弁護士が正面に出ると、交渉が有利に進むことがある反面、相手が構えてしまい、かえって態度を頑なにしてしまうこともあります。

そこで、状況によっては弁護士名で内容証明郵便を送付する前に、当事者の方に交渉をしていただくことがあります。もちろん、交渉のプロである弁護士が、いつ、どのようなことをすれば最も交渉がうまくいく可能性があるかについてアドバイスさせていただきます。

2 内容証明郵便による催告

内容証明郵便とは、誰が、いつ、誰に対して、どんな内容の文章を発送し、相手がいつ受け取ったのかを郵便局が証明してくれる制度です。後で「言った言わない」「そんな書類は届いていない」という言い訳を封ずることができます。
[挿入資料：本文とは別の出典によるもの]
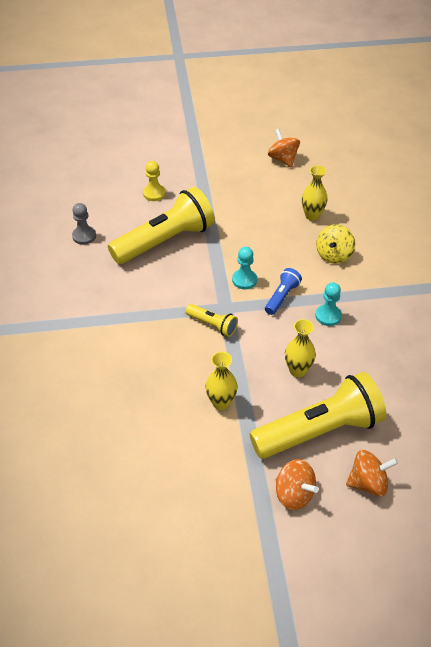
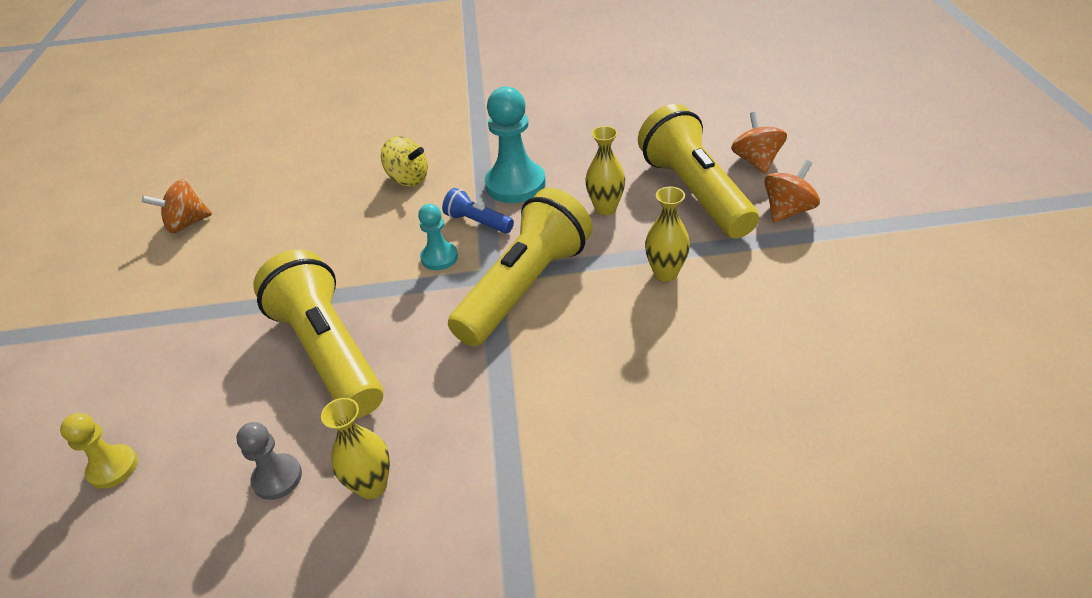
camera: 85 degrees left, 5 degrees down
yellow pawn [143,161,166,201] -> yellow pawn moved to [60,413,138,489]
yellow flashlight [185,304,238,337] -> yellow flashlight [448,188,592,347], size x2.19
yellow vase [302,165,328,221] -> yellow vase moved to [321,398,390,499]
turquoise pawn [315,282,342,326] -> turquoise pawn [485,86,546,203], size x1.80

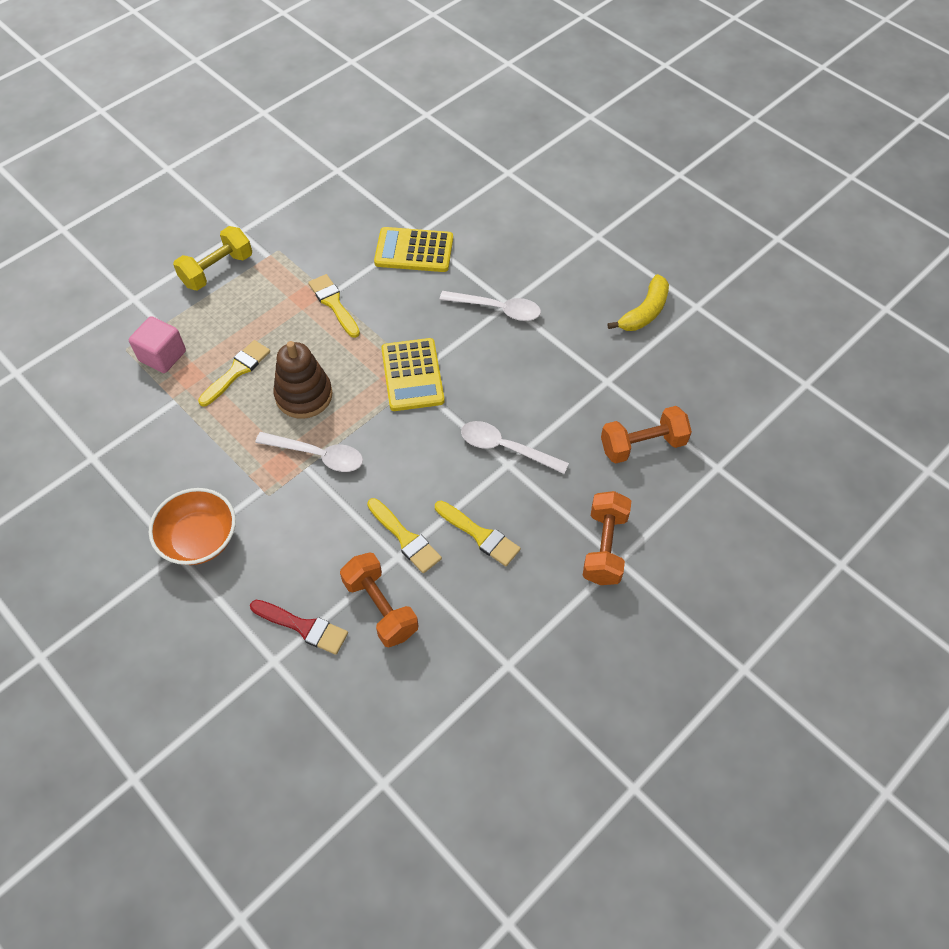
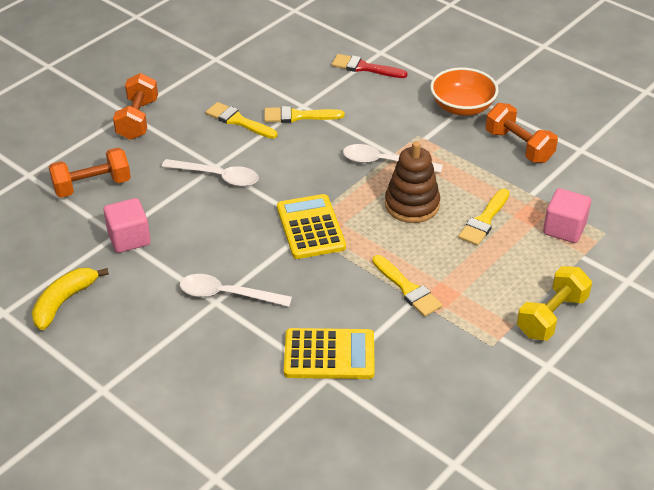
camera: 175 degrees right, 15 degrees down
orange dumbbell [340,553,418,647] -> orange dumbbell moved to [486,103,558,163]
yellow brush [367,498,442,573] -> yellow brush turned 45 degrees counterclockwise [264,106,345,123]
none -> pink cube [103,198,151,253]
弁護士名の内容証明郵便を送付することで、相手方に「こちらが本気である」という意思を知らせることができ、今後の交渉を有利に運ぶことが可能になります。

3 弁護士による電話や面談による催告

電話や面談による直接交渉することができる状況であれば、まずは交渉による解決を試みるべきです。弁護士が乗り込んできたということで、支払の約束をしてもらえることもあります。また、弁護士は交渉のプロですから、双方にとって納得できる条件で和解できることもあります。

4 公正証書の作成

公正証書とは、全国各地にある公証役場に勤務している公証人(30年以上の実務経験を有する法律実務家の中から、法務大臣が任命する公務員)が作成する公文書です。

公正証書には、高い証明力と債務名義としての機能があります。売掛金の内容を公証証書にしておくと、裁判手続をせずに、強制執行が可能です。公正証書を作成すれば、債務者に対して強い心理的圧力を与えることができるとともに、万一支払が滞った場合には強制執行をすることができるのです。

5 債権譲渡

どうしても相手から売掛金等を回収できない場合、相手方が第三者に対して持っている金銭債権がないか調べます。そして、例えばX社に対する売掛債権を見つけた場合、X社に対し、相手の会社への金銭債務を、あなたの会社に支払ってもらうよう交渉します。合意ができた場合は、あなたの会社、相手方、X社とで契約を支払に関する合意を結んだ上で、X社からあなたの会社に支払をしてもらいます。

6 支払督促

支払督促は裁判所からに一方的に発してもらう支払督促状のことです。裁判所からの命令であり、無視すると強制執行申立てにより法的強制力まで付与されてしまいますので、相手に対する心理的圧力はかなり期待できます。

支払督促書面が来ただけで支払ってくれることもあるでしょう。

ただし、相手方の言い分を全く聞かずに自分の言い分を一方的に発することから、相手に言い分があれば(たとえ言い分がなくても)簡単に異議を申し立てられ、通常の訴訟に移行してしまうという難点もあります。